Man kann am oder auch im Transportbehälter in Handtücher eingewickelte (!) Kühlakkus drappieren, um die Ratten abzukühlen. Diese sind so anzubringen, dass die Ratten nicht drankommen, sie gar auspacken und sich drauflegen (Gefahr von Blasenentzündung). Also am besten innen oder außen am Deckel anbringen.

Das sind nur einige Vorsichtsmaßnahmen. Die beste Lösung ist natürlich, bei so hohen Temperaturen gar nicht erst loszufahren. Nur lässt sich das leider nicht immer einrichten, wichtige TA Besuche sollte man deswegen nicht aufschieben.
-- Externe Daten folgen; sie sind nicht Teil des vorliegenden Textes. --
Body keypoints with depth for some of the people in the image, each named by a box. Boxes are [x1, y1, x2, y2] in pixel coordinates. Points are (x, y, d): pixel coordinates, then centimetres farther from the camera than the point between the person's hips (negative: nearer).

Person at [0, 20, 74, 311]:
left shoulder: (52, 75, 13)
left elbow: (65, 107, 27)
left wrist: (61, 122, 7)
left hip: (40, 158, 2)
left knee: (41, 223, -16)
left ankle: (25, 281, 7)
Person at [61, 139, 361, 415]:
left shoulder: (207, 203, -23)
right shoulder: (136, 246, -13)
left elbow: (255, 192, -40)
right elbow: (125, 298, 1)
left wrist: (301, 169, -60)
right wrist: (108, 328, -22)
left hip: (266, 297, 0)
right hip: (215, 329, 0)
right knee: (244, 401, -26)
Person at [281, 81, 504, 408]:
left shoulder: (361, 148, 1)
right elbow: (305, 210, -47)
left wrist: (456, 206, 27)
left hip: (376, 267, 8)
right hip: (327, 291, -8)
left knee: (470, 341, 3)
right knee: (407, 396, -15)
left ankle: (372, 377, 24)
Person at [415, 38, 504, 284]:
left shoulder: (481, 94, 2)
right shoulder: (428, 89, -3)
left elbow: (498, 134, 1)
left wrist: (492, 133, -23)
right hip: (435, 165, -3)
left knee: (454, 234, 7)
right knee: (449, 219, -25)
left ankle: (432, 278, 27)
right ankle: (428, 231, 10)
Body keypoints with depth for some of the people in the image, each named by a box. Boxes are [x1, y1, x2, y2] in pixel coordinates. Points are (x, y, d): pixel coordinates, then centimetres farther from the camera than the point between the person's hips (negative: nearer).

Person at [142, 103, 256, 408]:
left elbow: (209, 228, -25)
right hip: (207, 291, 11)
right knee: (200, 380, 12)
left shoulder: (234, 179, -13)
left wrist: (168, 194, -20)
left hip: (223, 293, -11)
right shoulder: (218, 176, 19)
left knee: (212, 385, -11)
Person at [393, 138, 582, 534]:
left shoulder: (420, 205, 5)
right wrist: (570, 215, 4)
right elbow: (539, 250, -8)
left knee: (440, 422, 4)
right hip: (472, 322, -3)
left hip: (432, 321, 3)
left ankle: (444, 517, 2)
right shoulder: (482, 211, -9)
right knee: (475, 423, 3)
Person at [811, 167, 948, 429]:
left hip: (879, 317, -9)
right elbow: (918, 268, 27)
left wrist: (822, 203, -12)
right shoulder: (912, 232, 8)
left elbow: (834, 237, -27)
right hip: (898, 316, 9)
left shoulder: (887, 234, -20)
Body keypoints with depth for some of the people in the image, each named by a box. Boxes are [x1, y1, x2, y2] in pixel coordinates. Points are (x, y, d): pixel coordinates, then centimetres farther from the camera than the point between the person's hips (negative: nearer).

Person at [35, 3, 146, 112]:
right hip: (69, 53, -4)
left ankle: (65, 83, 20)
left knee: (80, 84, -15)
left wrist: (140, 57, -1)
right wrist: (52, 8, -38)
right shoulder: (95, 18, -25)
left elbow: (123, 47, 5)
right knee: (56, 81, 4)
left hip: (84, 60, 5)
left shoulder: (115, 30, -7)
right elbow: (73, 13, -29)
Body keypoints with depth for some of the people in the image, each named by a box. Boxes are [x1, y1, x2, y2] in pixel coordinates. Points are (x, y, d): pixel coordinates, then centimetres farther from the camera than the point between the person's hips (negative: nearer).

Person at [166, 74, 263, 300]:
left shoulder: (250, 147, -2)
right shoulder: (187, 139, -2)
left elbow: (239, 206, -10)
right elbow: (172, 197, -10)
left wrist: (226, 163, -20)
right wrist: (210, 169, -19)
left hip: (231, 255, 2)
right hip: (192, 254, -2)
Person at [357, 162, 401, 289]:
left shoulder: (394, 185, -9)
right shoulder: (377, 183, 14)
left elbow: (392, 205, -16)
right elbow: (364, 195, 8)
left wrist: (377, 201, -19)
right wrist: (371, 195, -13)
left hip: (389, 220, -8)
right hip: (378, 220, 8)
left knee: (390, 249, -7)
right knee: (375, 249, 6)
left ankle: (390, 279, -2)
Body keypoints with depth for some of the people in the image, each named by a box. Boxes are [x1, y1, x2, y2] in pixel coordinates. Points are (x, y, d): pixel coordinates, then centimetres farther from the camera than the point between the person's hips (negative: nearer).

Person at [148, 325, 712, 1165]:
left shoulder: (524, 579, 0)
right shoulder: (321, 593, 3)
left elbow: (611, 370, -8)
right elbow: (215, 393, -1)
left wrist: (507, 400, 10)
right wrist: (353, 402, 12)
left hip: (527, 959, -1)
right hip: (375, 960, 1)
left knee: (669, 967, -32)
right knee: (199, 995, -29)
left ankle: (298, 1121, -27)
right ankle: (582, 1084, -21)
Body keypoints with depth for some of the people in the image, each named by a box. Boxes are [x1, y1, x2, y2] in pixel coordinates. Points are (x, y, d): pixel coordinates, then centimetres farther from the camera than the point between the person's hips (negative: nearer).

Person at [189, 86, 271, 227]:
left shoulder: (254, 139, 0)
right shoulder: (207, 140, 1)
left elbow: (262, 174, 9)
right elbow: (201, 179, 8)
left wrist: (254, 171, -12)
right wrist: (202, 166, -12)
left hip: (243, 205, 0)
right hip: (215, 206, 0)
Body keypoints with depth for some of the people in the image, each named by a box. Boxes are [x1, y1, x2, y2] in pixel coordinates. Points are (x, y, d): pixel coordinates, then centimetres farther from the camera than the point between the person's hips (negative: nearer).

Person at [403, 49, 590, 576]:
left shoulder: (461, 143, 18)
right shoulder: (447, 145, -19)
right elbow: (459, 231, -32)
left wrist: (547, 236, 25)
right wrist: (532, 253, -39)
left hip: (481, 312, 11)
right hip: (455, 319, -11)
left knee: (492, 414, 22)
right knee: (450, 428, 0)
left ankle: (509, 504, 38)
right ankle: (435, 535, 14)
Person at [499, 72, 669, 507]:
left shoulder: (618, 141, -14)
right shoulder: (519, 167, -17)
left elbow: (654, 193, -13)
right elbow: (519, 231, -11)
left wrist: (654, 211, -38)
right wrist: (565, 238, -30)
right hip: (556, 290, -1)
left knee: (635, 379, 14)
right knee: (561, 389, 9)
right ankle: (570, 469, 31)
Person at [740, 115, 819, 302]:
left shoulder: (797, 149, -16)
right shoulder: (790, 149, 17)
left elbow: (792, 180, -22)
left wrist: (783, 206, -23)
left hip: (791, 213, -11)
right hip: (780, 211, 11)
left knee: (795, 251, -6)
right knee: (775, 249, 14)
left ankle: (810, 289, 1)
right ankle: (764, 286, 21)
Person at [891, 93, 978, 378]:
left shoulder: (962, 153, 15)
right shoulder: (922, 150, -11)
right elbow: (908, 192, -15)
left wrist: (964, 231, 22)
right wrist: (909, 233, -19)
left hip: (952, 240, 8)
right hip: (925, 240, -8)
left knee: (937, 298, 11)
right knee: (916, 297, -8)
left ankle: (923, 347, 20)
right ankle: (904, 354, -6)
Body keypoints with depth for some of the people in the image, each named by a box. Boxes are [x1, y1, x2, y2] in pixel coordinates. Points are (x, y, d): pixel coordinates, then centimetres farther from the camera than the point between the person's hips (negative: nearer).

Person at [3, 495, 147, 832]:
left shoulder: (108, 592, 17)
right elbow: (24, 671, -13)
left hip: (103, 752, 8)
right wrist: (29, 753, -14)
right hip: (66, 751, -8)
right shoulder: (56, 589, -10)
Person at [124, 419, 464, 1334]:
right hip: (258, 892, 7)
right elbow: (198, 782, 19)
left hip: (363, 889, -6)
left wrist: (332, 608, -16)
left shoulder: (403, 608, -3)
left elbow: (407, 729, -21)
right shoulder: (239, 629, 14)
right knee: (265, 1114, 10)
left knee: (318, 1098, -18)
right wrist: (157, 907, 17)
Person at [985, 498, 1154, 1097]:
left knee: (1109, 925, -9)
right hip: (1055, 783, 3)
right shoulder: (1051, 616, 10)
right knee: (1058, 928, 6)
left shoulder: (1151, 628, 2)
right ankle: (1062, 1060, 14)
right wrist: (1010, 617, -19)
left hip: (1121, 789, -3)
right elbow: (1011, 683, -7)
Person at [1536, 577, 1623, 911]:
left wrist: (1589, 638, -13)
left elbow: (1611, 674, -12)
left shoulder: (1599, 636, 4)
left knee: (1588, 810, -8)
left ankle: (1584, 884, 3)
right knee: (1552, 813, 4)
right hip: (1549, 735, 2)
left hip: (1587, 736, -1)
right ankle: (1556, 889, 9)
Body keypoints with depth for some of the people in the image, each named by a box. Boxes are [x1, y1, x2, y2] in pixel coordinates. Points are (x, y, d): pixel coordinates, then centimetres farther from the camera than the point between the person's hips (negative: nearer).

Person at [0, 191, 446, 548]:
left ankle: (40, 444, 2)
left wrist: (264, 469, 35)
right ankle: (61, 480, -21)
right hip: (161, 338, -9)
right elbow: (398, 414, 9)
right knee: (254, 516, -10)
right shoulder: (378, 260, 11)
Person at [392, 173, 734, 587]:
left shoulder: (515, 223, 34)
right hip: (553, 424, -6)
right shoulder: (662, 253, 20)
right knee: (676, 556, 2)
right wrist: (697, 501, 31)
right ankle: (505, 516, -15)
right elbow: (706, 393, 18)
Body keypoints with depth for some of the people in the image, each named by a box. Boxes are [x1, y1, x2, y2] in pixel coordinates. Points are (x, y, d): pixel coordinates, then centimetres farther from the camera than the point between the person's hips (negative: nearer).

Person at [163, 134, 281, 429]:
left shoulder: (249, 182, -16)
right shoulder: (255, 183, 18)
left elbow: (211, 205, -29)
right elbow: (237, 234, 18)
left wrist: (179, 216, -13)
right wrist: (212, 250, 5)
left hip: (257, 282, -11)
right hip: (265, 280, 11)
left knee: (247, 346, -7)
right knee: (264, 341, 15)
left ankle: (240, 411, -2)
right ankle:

Im Winter, bei sehr kühlen Temperaturen oder Wind ist wiederum die geschlossene Plastikbox vorzuziehen. Die Box sollte vor Zugluft geschützt sein. Es muß darauf geachtet werden, das ausreichend Nistmaterial (Handtücher, Küchentücher o.ä.) in der Box ist, damit die Ratten warmgehalten werden und sich nicht erkälten. Die Box selber sollte mit einem großen Handtuch abgedeckt werden. Darauf achten, dass trotzdem genügend Sauerstoff in den Transporter gelangt.
Bei sehr eisigen Temperaturen kann man den Transporter auch zuäsätzlich noch in eine Reisetasche packen, die oben natürlich etwas offen sein muss, damit die Tiere auch noch Luft bekommen.
Das kalte Auto kann man vorher auch erst warmwerden lassen.